- Aufgabenstellung:
Ändere im Text über das Bewusstsein den Abschnitt, der mit „Der Arbeitsbreich des“ beginnt und bis einschließlich „das Ich erzeugen.“ reicht. Gib ihn wieder und setze dabei „Überraschung“ anstelle von „Sensation“ ein.

- Untersuchter Text:
Erkenntnisse über das Bewusstsein

Der Arbeitsbreich des Gehirns wird in zwei Bereiche untergliedert, das Bewusstsein und das Unterbewusstsein. Eine Besonderheit ist das ICH-Bewusstsein, die Entstehung eines "Selbst".

Das ICH-Bewusstsein

Die Entdeckung des Ich als ein eigenes neurologisches System im Gehirn war eine Sensation. Heute sind sich Gehirnforscher darüber einig, dass alles in einem zentralen Ich-Kern zusammenfließt. Der mediale präfrontale Cortex fügt alle Ich-Informationen zu einem Gesamtbild zusammen.
(Magazin Welt der Wunder, Kann man sein Ich verlieren? Die Reise ins Ich - Wo sitzt das Ich im Gehirn, Ausgabe 6/08)

Der bekannte Hirnforscher Gerhard Roth beschreibt genau welche Gehirnregionen das Ich erzeugen.
(Wissenschaftliche Veröffentlichung, Prof. Dr. Dr. Gerhard Roth, Wie das Gehirn die Seele macht, 4/01)

Aus neurobiologischer Sicht ist das Ich aus 10 verschiedenen Ich-Einheiten modular zusammengesetzt, wie z.B. das Körper-Ich (das ist mein Körper), das Handlungs-Ich (ich tue das), das Zurechnungs-Ich (ich bin der Verursacher, ich kontrolliere meine Gedanken und Handlungen), über das sprachliche Ich (über sich selbst reden als überdauernde Einheit) bis hin zum reflexiven Ich (Nachdenken über sich selbst) und dem ethischen Ich (mein Gewissen).

Ist eine betreffende Gehirnregion gestört, so kann unabhängig von den anderen Ich-Einheiten, ein Gesamt-Ich erzeugt werden, bei dem jedoch die betreffende Ich-Form anders ausgeprägt ist oder auch ganz fehlt (z.B. Körper-Ich: dieser Körper, das bin nicht ich; Handlungs-Ich: ich habe das nicht verursacht bzw. getan).

Ozeanische Entgrenzung nennen Hirnforscher den Zustand, wenn das Ich ganz verschwindet. Im Scheitellappen, dem Ich-Zentrum, wird das neurologisch durch eine extrem geringe elektrische Aktivität sichtbar. Dieser Extremzustand ist auch durch die Praxis der Meditation erreichbar, sowie im Schlaf oder unter Narkose.
(Magazin GEO kompakt, Wie wir denken - Das Gehirn: Intelligenz, Gefühl, Bewusstsein, Ausgabe Nr. 15 - 6/08)

Die Ozeanische Entgrenzung entspricht dem buddhistischen Begriff des Nirvana. Sie bedeutet ein eintauchen in die Leerheit, in einen Zustand, in dem es kein Ich mehr gibt (Ich-Losigkeit), der Körper nicht mehr wahrgenommen wird (Substanzlosigkeit), der Geist vollkommen still geworden ist (Gedankenlosigkeit) und es keine Gefühle mehr gibt, weder das des Leids noch das der Freude. Auch gibt es keine Abgrenzung einzelner Existenzen, denn alles ist eine zeitlose Existenz. Dieser Zustand ist pures Sein.

- Datenblock:
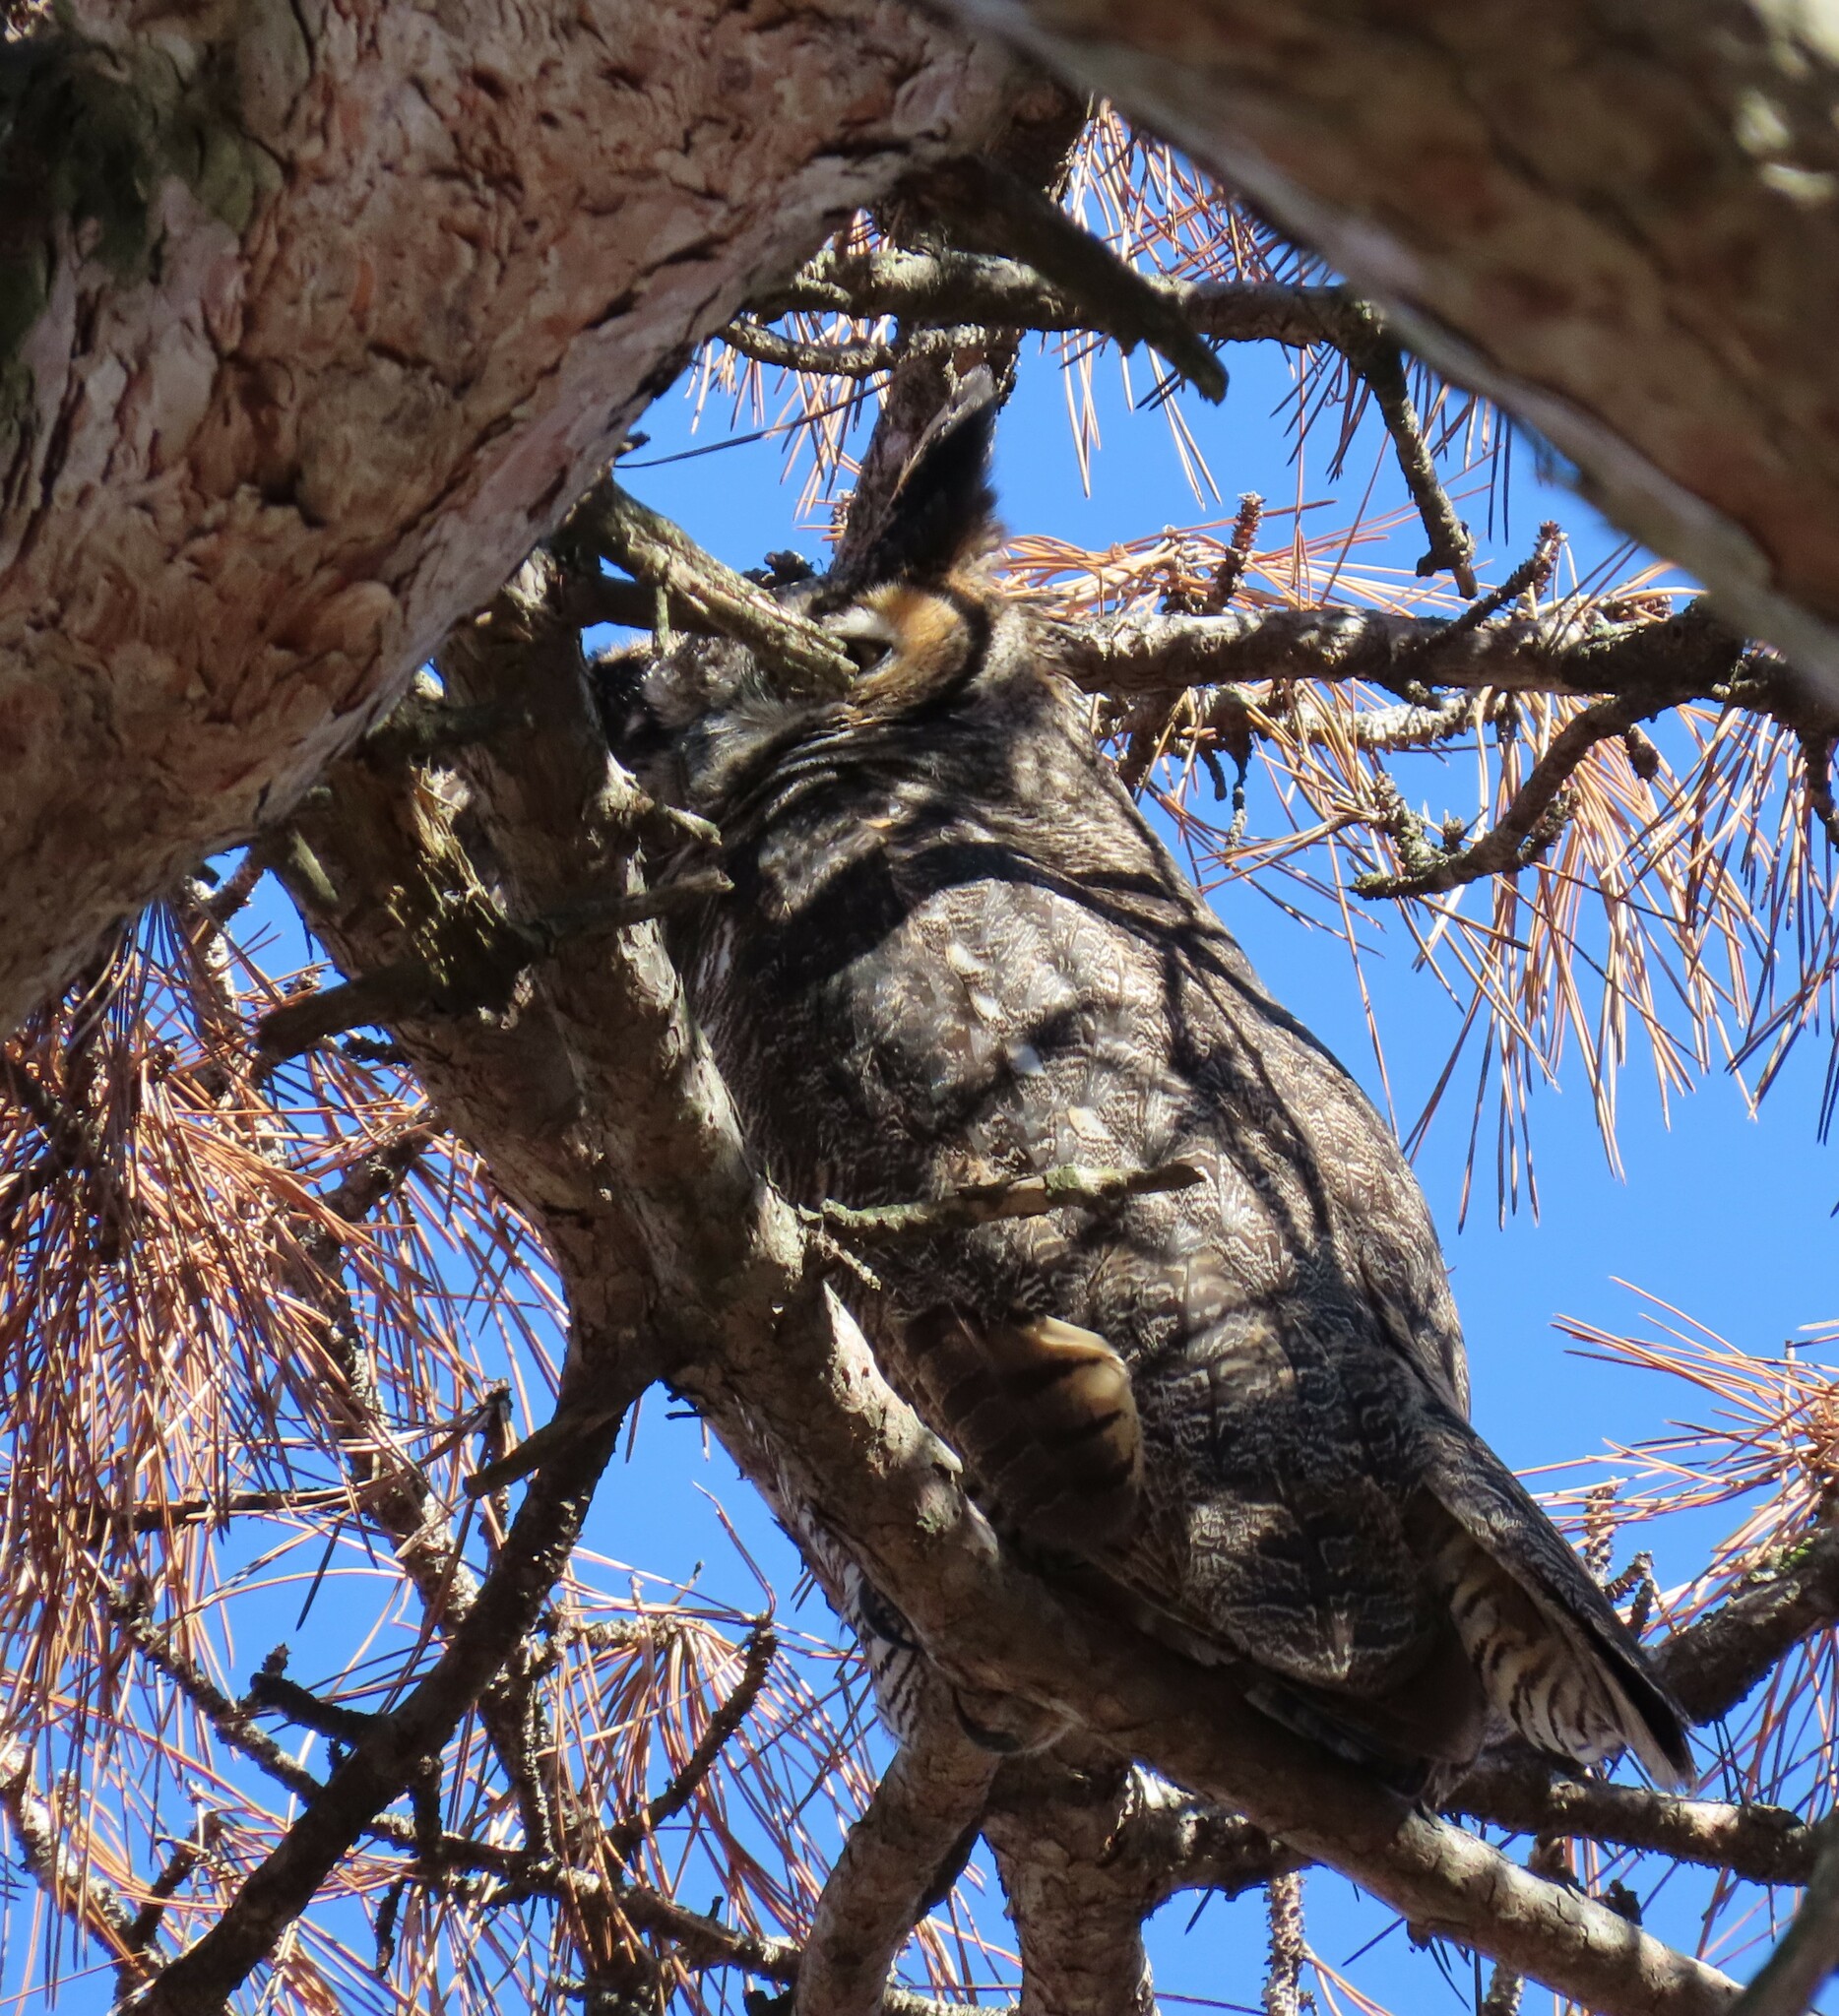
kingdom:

- Lösung:
Der Arbeitsbreich des Gehirns wird in zwei Bereiche untergliedert, das Bewusstsein und das Unterbewusstsein. Eine Besonderheit ist das ICH-Bewusstsein, die Entstehung eines "Selbst".

Das ICH-Bewusstsein

Die Entdeckung des Ich als ein eigenes neurologisches System im Gehirn war eine Überraschung. Heute sind sich Gehirnforscher darüber einig, dass alles in einem zentralen Ich-Kern zusammenfließt. Der mediale präfrontale Cortex fügt alle Ich-Informationen zu einem Gesamtbild zusammen.
(Magazin Welt der Wunder, Kann man sein Ich verlieren? Die Reise ins Ich - Wo sitzt das Ich im Gehirn, Ausgabe 6/08)

Der bekannte Hirnforscher Gerhard Roth beschreibt genau welche Gehirnregionen das Ich erzeugen.